Todo este panorama deja claro que no podemos esperar a que las grandes marcas cambien sus objetivos de la noche a la mañana. Es necesario que, como consumidores, tomemos consciencia. Si antes de consumir o desechar una prenda, nos preguntamos “de dónde llegó esta ropa, cuál fue el proceso para producirla, cuánto ganó el obrero que cosió nuestra camiseta de 150 pesos, o cuánto ganó el obrero que hizo la tela”, podremos empezar a marcar la diferencia.
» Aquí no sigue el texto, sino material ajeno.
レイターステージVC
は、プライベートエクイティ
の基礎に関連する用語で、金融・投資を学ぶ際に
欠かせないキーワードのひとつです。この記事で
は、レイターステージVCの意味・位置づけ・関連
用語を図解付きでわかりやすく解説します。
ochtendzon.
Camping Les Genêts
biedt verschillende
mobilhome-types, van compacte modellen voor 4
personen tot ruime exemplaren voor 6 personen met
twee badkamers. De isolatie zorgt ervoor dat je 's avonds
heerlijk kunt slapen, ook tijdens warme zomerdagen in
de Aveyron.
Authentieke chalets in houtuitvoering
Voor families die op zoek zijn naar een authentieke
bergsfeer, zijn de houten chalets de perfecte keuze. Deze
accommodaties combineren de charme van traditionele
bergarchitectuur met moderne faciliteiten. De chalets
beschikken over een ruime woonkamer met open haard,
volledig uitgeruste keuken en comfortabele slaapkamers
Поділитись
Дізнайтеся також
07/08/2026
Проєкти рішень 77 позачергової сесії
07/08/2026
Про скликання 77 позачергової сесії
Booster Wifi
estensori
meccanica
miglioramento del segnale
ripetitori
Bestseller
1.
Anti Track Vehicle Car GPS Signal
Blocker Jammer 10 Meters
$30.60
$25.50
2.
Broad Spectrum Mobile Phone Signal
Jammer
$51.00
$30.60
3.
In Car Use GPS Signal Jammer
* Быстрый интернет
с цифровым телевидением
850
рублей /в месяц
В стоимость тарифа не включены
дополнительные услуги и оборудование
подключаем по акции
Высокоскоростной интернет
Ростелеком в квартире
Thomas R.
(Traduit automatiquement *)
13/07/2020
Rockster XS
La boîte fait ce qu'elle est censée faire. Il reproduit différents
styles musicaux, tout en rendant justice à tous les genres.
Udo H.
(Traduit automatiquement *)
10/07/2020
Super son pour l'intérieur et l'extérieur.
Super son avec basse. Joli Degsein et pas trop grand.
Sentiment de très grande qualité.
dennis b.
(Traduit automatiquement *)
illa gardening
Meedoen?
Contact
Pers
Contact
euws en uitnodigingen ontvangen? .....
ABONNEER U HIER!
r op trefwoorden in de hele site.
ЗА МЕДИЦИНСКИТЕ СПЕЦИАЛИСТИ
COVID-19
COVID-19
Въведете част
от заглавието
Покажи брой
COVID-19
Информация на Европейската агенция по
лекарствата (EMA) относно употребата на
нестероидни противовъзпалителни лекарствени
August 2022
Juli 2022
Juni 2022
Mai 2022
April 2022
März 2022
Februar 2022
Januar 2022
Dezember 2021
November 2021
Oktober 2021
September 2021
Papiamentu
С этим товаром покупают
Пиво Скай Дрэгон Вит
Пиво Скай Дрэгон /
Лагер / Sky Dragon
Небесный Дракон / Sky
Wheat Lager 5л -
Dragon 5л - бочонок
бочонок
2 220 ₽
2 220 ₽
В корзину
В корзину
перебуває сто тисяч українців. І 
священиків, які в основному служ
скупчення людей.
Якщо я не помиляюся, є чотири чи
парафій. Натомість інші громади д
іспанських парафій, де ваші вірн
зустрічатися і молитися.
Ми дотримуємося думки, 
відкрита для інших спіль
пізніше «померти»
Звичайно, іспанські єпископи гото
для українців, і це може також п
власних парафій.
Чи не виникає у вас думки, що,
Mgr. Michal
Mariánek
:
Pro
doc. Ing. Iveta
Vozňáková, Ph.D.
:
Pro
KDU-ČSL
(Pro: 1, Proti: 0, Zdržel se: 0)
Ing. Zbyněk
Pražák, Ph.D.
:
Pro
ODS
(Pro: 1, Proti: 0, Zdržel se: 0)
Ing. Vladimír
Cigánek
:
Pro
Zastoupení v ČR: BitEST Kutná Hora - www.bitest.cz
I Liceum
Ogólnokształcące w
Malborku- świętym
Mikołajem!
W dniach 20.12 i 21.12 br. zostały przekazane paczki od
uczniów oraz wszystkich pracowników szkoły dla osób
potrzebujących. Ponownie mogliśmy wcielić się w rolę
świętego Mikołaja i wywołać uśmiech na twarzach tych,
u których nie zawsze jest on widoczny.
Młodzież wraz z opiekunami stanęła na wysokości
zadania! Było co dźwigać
Hay además, dentro del mismo sector, alternativas cuyos objetivos no son expoliar recursos ni explotar trabajadores. Movimientos como el slow fashion –’moda lenta’, a diferencia de la fast fashion–, zero waste –’cero residuos’– o cradle to cradle –’de la cuna a la tumba’, en la que se diseña buscando crear la menor huella ecológica tomando en cuenta la producción, el transporte y la degradación de un producto–, y campañas como la de “Quién hizo mi ropa”, son buenas alternativas si nos decidimos por el consumo responsable.

Aquí te enumeramos algunas recomendaciones para empezar a consumir moda de manera consciente:

— Cuando adquieras un producto de moda, analiza qué prendas necesitas y reduce tu consumo.

— Busca piezas atemporales.

— Prioriza la calidad y no la cantidad.

— Infórmate sobre las condiciones de producción y los códigos de ética de las marcas que te gustan. Elige la moda ética y sostenible.

— Prefiere productos artesanales y marcas locales.